▸ **Direction**:
In the records below, quote the lines from the one containing "genus: Aristida" through the one containing "state / province: Cordoba", with both of those lines included.

▸ **Listed entries**:
--

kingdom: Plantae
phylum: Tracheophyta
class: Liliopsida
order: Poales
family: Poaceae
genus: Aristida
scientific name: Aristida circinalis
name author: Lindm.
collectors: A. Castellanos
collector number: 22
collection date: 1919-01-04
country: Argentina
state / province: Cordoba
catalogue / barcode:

--

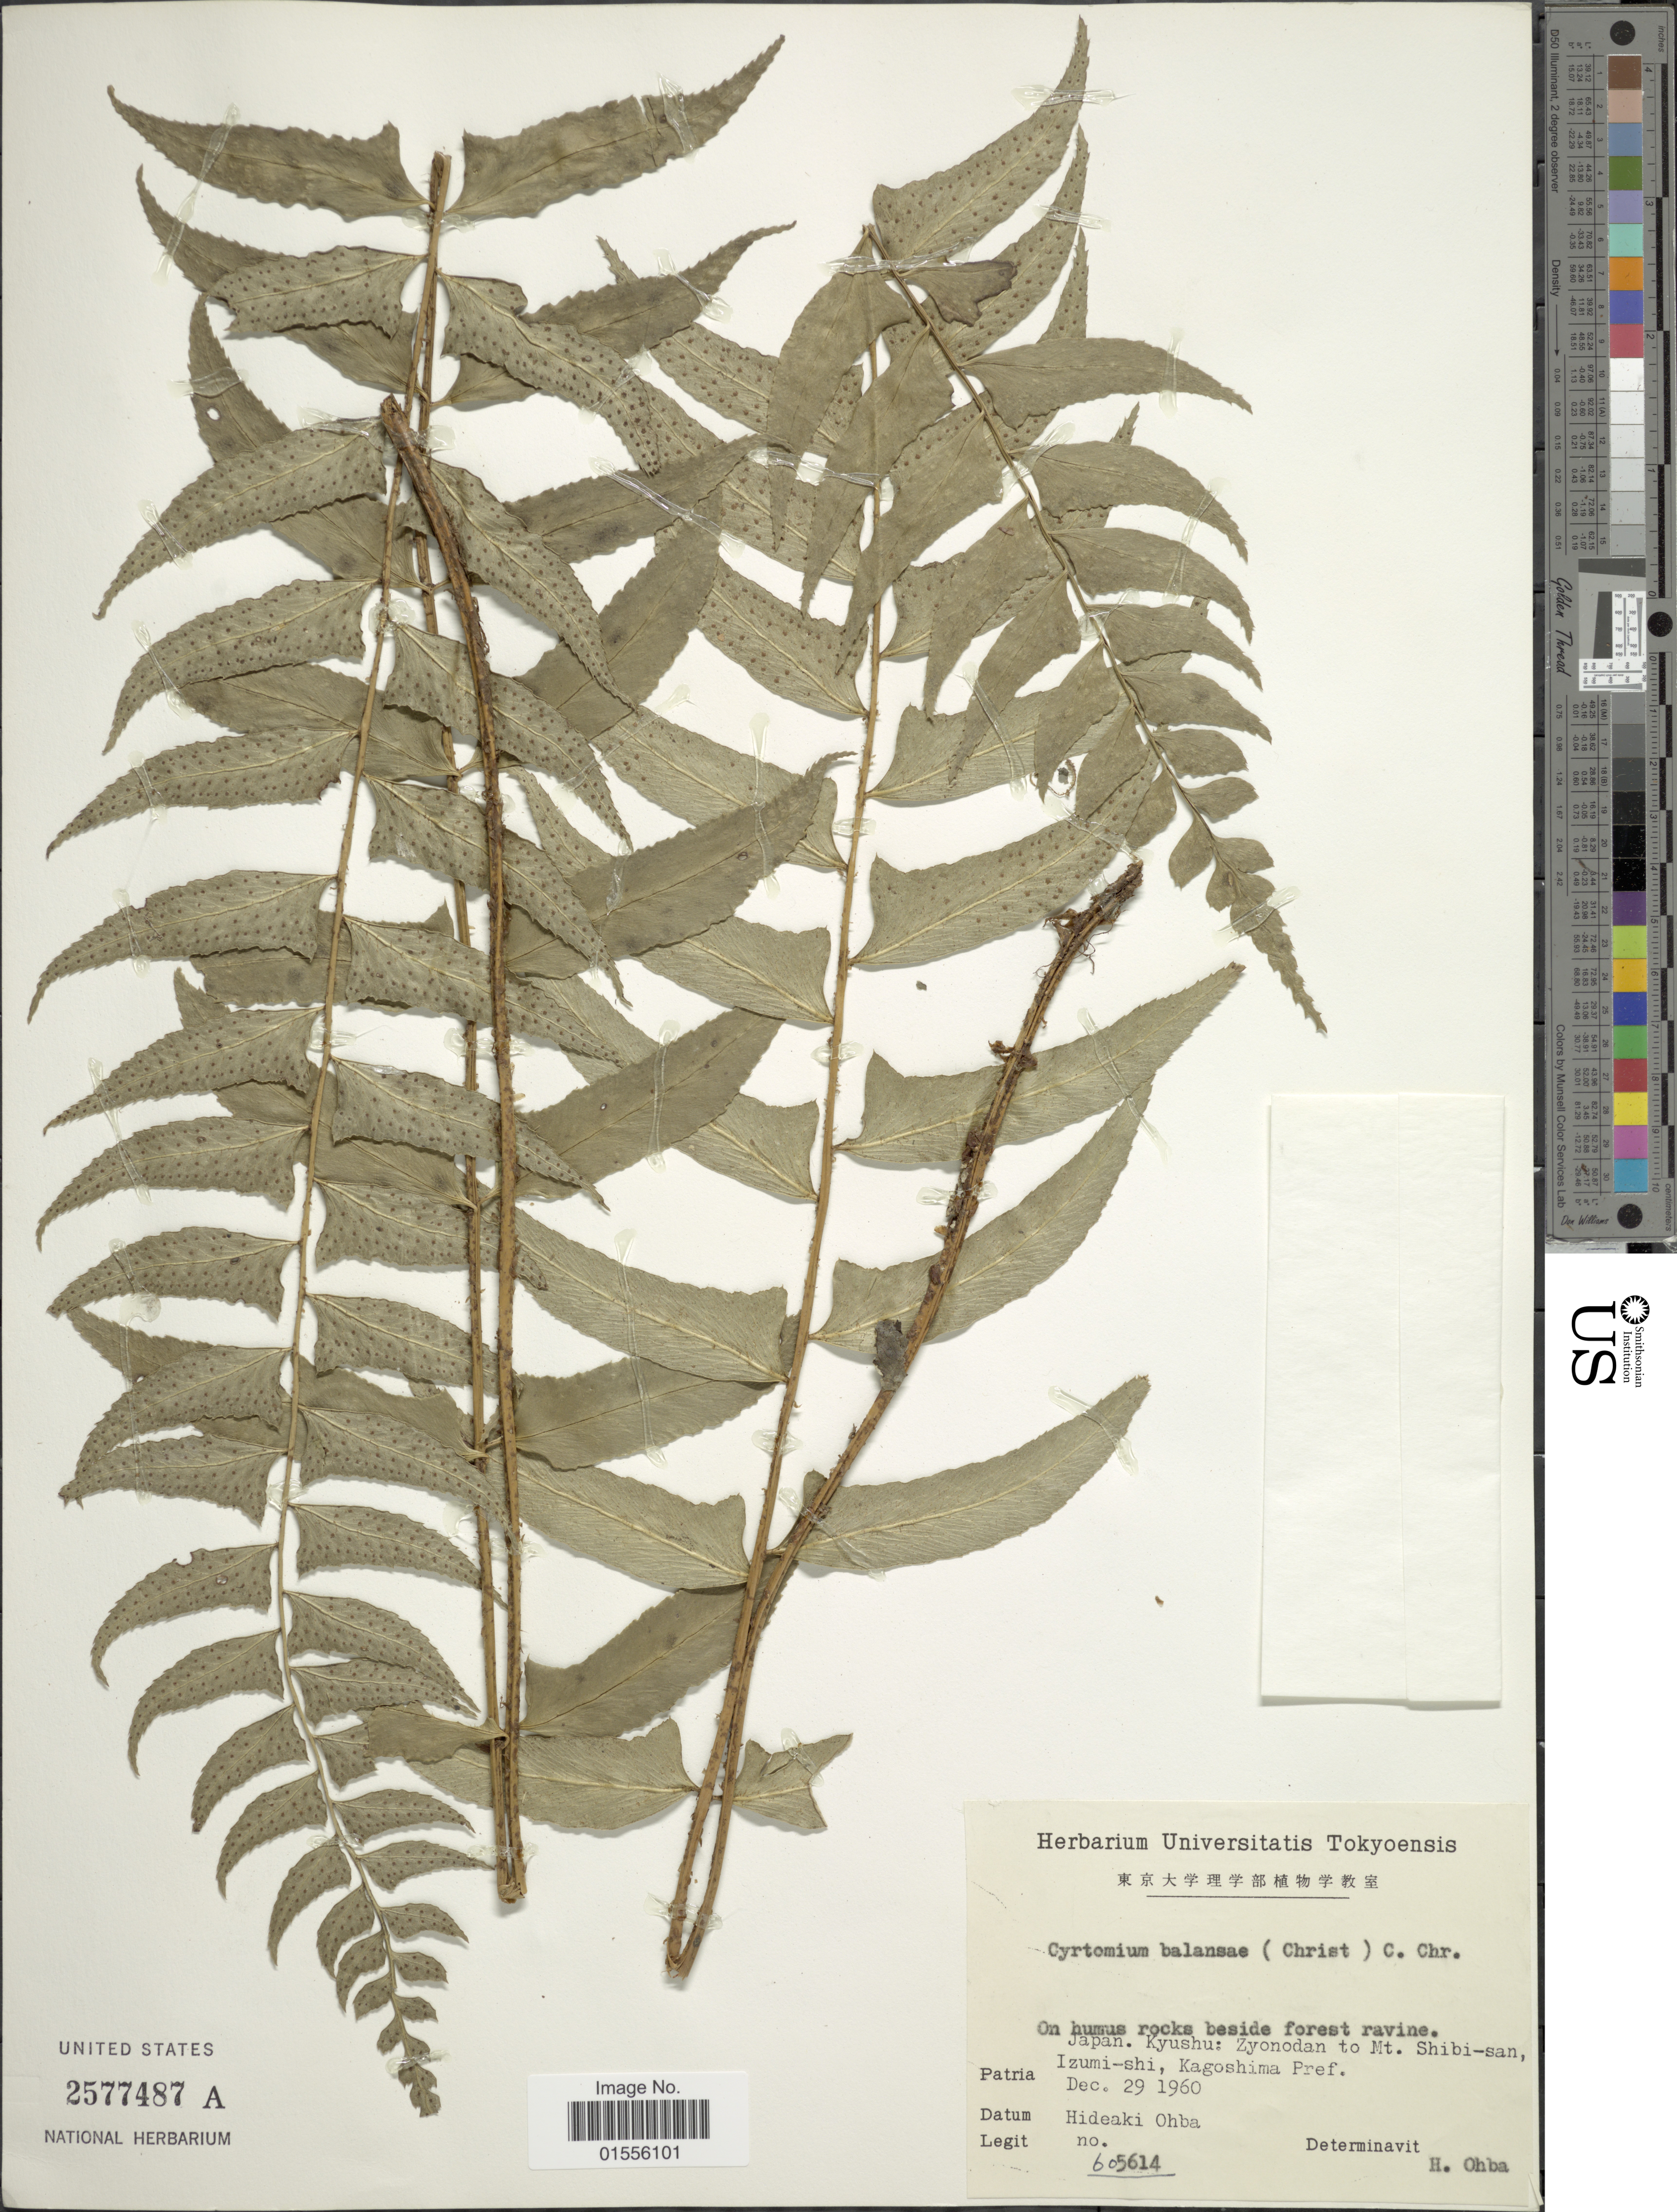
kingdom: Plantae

--

▸ **Right answer**:
genus: Aristida
scientific name: Aristida circinalis
name author: Lindm.
collectors: A. Castellanos
collector number: 22
collection date: 1919-01-04
country: Argentina
state / province: Cordoba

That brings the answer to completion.